# Importing US car permanently (border zone)



## Riom (Apr 30, 2010)

I've been looking at threads on here from a while back that say "It is no longer economically practical to even attempt permanent importation of most vehicles to Mexico".

Can anybody point me to any sources to find out the approximate costs, and whether it will even be possible? This is for a US-reg 2006 Ford Escape (value maybe $12k) , in the border zone (Baja California) - recently it was possible to import a 5 year old car in the border zones (which this will be later this year), is that still the case? 

I'm comparing the cost with having to sell the car locally, and then buying a similar replacement - all told that's going to be thousands of dollars, plus I end up with a car I haven't tested. But there does come a point ($5k to import?) where I'll have to consider that.

I have an FM-3, plus Baja California (and other) Driver's Licenses.

Just to be clear, this is for permanent importation with frontera plates, nothing to do with the temporary imports that are needed on the mainland that don't apply in BC.


----------



## RVGRINGO (May 16, 2007)

Welcome, Riom.
I hope you can get an answer from someone in the 'frontera' or Baja zones. I don't have any information on that situation here in the interior. However, since it is a federal concern, you may find it somewhere between difficult and impossible; certainly expensive. As long as you have an FM3, there really isn't any need to nationalize the car. Your US registration will suffice, insurance will be less and you may come and go with or without your car. Even if you change to FM2 status, you will have five more years to investigate nationalization before you become 'inmigrado'.


----------



## Riom (Apr 30, 2010)

RVGRINGO said:


> As long as you have an FM3, there really isn't any need to nationalize the car.


I have an additional reason why I need to cease having a US registered car (didn't really want to sidetrack the post with this). As a non-American, the US immigration have asked me not to have a US-registered car (as I'm a visitor, not a resident). It's a grey area, 99% of the time it's acceptable. I got the other 1% US border person who didn't like it.

So my choices are to import the car or replace it with (or add) a Mexican one, neither is cheap but I don't have the option to retain US plates (if I want to enter the US with a car).

It'll be a while before I head north so I've got time to look at the costs, but I really haven't been able to find any factual source that deals with the border zone.


----------



## makaloco (Mar 26, 2009)

Here's the appropriate page on the Aduana website. I couldn't find it in English.
http://www.aduanas.sat.gob.mx/aduana_mexico/2008/vehiculos/141_10173.html
My car has frontera plates, but it was already imported and nationalized long before I bought it. I don't know anyone who has gone through the process, sorry.


----------



## Riom (Apr 30, 2010)

makaloco said:


> Here's the appropriate page on the Aduana website.

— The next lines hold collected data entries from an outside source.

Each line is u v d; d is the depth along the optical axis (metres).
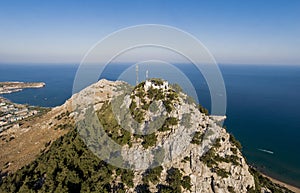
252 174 93.00
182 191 72.25
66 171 75.81
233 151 87.19
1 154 147.25
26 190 74.31
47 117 185.00
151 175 74.25
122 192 70.31
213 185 76.50
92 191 67.75
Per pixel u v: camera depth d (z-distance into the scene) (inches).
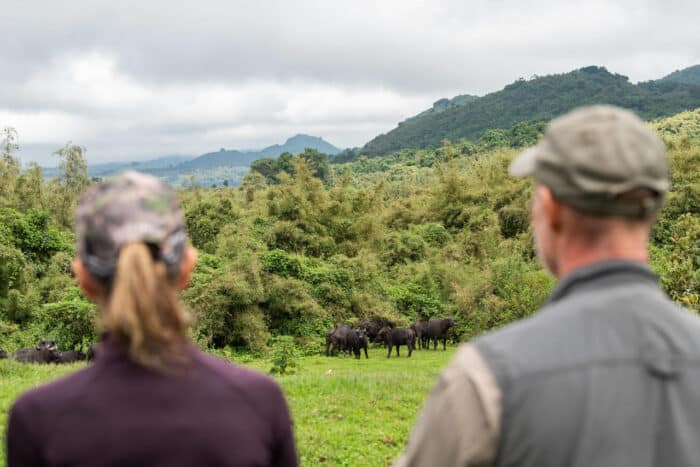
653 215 68.7
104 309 72.5
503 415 61.5
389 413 430.6
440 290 1408.7
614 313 65.4
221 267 1157.7
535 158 71.0
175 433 68.9
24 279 1146.0
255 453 71.7
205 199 1565.0
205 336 1035.9
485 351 64.9
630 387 61.4
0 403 397.7
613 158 64.7
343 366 895.7
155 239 70.2
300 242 1541.6
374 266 1365.7
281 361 737.6
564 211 69.5
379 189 1854.1
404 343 1045.8
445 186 2046.0
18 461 70.7
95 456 67.9
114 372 70.4
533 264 1218.0
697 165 1823.3
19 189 1736.0
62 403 69.9
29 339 981.8
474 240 1656.0
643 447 59.7
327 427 388.5
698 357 63.5
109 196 71.9
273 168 4347.9
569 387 61.2
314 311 1149.1
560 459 60.0
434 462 63.6
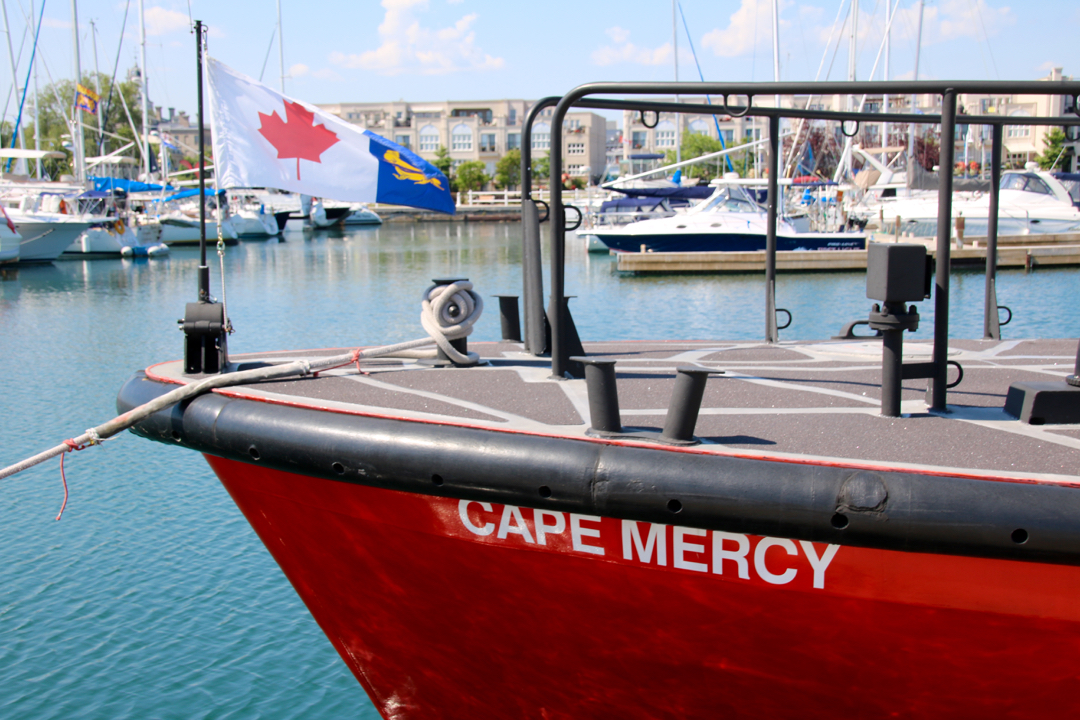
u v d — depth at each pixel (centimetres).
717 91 378
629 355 589
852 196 4150
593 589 350
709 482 306
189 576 752
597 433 333
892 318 370
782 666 344
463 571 372
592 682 388
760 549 314
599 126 14738
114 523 859
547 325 542
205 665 624
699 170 8981
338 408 375
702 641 348
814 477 299
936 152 4562
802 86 367
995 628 307
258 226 6191
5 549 800
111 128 7988
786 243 3416
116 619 682
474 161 11912
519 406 390
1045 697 321
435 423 350
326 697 589
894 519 290
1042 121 614
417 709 466
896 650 324
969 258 3191
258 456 381
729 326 2188
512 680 410
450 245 5359
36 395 1388
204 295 459
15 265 4044
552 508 329
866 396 433
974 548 288
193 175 7012
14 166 4962
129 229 4700
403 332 2092
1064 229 3584
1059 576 292
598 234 3588
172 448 1086
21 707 573
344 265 3972
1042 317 2159
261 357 529
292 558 432
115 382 1493
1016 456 321
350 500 378
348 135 528
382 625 428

Thanks Makaloco. That helped me find the current law at economia.gob.mx/pics/p/p487/D118.pdf (I'm not allowed to make that a link until I have 4 posts here).

According to that, in the border zone a car 5-9 model years old can be imported (if made in North America). So I should be allowed to import a 2006 model after November 1st this year (when the 2011 model year starts), have I understood that right?

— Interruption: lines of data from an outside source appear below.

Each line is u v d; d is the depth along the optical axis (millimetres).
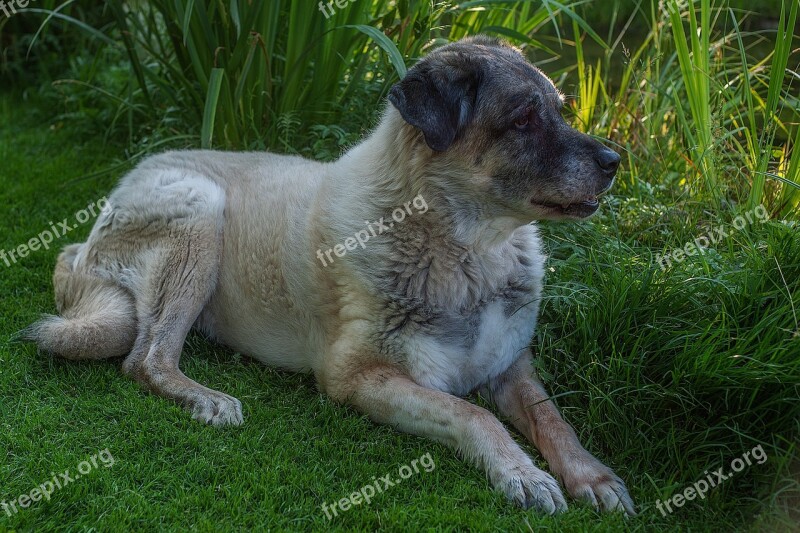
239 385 2545
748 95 2734
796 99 2820
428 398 2396
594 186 2408
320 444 2398
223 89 2963
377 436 2426
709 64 2900
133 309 2604
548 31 3943
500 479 2326
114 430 2422
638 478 2363
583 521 2285
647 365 2455
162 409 2465
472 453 2361
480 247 2451
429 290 2439
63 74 3770
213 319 2662
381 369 2449
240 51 2934
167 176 2641
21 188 3154
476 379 2500
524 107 2398
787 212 2689
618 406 2430
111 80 3494
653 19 3080
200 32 2979
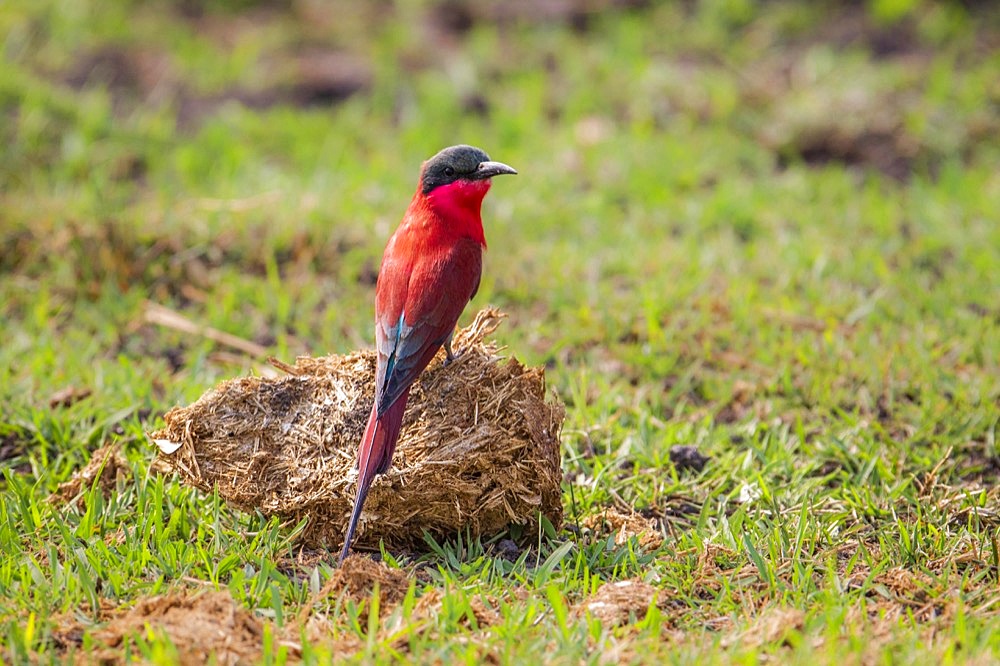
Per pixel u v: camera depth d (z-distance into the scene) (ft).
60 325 41.52
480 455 27.99
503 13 67.31
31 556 27.61
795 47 63.46
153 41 63.82
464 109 58.65
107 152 53.67
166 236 45.14
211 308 41.60
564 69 61.87
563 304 42.34
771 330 40.01
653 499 31.50
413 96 59.72
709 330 40.37
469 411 28.40
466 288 29.37
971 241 46.44
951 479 32.76
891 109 56.39
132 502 30.19
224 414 28.76
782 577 27.30
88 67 60.80
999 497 31.30
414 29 65.67
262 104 59.52
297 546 28.66
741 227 48.67
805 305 41.96
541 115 58.23
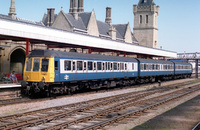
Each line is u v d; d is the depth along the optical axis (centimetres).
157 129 1166
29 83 2156
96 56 2656
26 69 2172
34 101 1944
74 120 1235
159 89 3031
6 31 2162
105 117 1399
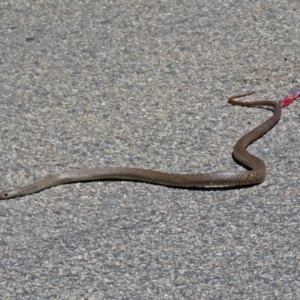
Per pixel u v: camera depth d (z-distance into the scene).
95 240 8.31
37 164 9.68
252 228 8.35
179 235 8.31
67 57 11.93
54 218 8.71
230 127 10.16
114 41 12.22
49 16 13.02
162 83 11.16
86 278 7.78
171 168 9.45
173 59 11.66
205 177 9.01
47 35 12.51
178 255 8.02
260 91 10.85
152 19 12.69
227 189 9.00
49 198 9.07
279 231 8.28
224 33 12.16
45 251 8.20
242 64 11.43
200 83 11.09
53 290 7.66
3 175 9.52
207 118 10.37
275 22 12.34
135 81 11.24
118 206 8.84
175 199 8.90
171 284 7.64
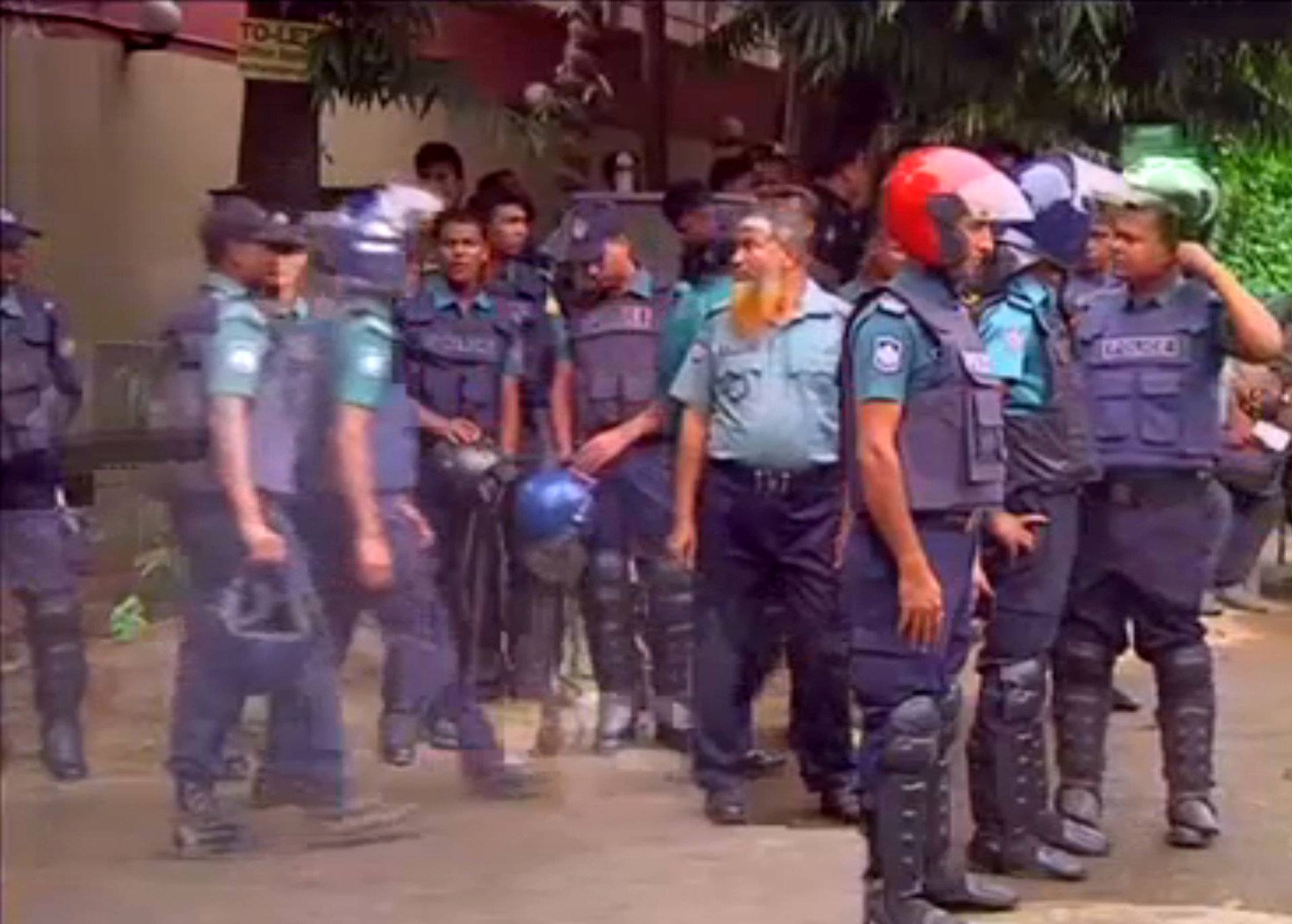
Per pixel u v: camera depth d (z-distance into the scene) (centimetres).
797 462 438
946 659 385
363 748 373
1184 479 451
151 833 332
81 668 310
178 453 341
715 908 366
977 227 371
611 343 462
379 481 375
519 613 409
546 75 559
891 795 385
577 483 427
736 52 514
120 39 365
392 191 444
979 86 421
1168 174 443
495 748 395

It states the duty is currently 3% (10% on the mainland) - this might change of course. Not sure if that is based on the value at time of manufacture, at last sale, or at the time of import? Does anybody know? 

At a current value of say $12k that would be $360 for duty (even based on a "new car" value it's well under $1k). But I'm sure there's lots of other costs, does anybody know what they are? They would be the same as on the mainland, just a different number of years and a different percentage. 

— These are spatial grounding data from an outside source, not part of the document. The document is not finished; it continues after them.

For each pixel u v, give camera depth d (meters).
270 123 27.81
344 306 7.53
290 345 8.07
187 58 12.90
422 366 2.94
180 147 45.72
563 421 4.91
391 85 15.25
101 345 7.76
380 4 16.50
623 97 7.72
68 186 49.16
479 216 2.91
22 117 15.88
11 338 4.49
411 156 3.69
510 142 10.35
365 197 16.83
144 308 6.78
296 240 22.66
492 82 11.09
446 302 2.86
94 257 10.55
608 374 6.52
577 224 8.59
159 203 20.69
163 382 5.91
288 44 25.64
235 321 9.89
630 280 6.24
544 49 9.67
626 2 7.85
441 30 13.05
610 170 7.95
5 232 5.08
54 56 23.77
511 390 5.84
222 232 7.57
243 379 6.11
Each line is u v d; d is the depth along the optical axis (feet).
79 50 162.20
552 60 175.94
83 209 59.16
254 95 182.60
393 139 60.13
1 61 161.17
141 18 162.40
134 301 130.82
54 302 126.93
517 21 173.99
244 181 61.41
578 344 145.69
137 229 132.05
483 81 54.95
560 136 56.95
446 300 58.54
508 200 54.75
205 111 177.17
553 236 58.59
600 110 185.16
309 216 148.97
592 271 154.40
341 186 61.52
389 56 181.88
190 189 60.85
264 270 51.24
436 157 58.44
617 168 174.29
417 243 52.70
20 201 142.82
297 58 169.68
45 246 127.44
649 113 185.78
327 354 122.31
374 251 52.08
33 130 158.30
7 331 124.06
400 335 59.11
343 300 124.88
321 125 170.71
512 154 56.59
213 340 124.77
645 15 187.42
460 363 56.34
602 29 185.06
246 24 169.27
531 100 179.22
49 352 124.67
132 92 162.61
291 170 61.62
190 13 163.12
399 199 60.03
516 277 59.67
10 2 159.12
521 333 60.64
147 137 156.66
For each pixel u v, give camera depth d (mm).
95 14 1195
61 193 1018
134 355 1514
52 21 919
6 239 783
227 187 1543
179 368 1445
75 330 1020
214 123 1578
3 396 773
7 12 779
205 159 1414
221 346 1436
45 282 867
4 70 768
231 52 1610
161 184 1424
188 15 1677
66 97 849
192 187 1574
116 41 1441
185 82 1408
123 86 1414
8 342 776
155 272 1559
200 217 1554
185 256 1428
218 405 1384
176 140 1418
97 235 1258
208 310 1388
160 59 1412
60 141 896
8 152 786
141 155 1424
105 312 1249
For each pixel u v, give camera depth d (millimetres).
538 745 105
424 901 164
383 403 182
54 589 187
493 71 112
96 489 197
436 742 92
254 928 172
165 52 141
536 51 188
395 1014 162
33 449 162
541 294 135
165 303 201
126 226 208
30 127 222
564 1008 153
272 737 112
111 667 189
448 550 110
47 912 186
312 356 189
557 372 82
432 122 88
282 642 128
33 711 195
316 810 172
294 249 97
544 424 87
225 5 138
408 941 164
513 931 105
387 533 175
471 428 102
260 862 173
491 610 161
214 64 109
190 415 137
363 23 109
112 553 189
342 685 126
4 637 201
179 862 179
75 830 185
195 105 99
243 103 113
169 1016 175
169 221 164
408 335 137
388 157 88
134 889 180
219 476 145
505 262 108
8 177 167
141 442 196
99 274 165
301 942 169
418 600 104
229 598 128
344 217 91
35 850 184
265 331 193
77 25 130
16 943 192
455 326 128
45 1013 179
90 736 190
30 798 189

Thanks for the help so far, it's getting there, could well be affordable. 

I've already investigated the running costs and they're comparable - much higher registration/tenencia but full MX insurance with US/CA cover isn't vastly different (for me) from a US policy plus MX coverage (and anyway cost isn't a reason for doing this).


----------



## Riom (Apr 30, 2010)

I've now found a manual which although it's dated (2006) does explain how the import values etc are (were?) calculated. The duty is (was?) based on current NADA value, plus I'll also have to pay VAT (IVA) (at first glance 11% on only 30% of the value, need to read that bit carefully!).

Can anybody who has imported a car recently confirm whether the procedures and costs in the manual are fairly current? The model years involved have changed of course.

"Manual de procedimientos para la importación definitiva de vehículos automotores usados VU1 y VU2":
aduanas.sat.gob.mx/aduana_mexico/Descargas/vehiculos/VU1_VU2_2203061.pdf
(add a www to the front of that to make it a link).


----------



## makaloco (Mar 26, 2009)

I wouldn't count on anything from 2006 being an indication of the current situation.
If you click on "Tramite" at the bottom of the page at the link I posted, you'll find a more recent description of the procedure, including the fees to be paid. I read it that the 11% IVA is assessed on the value of the vehicle (no mention of 30%) plus the amount of the importation and other taxes?
Vehículos - Trámite - SAT México


----------



## Riom (Apr 30, 2010)

makaloco said:


> I wouldn't count on anything from 2006 being an indication of the current situation.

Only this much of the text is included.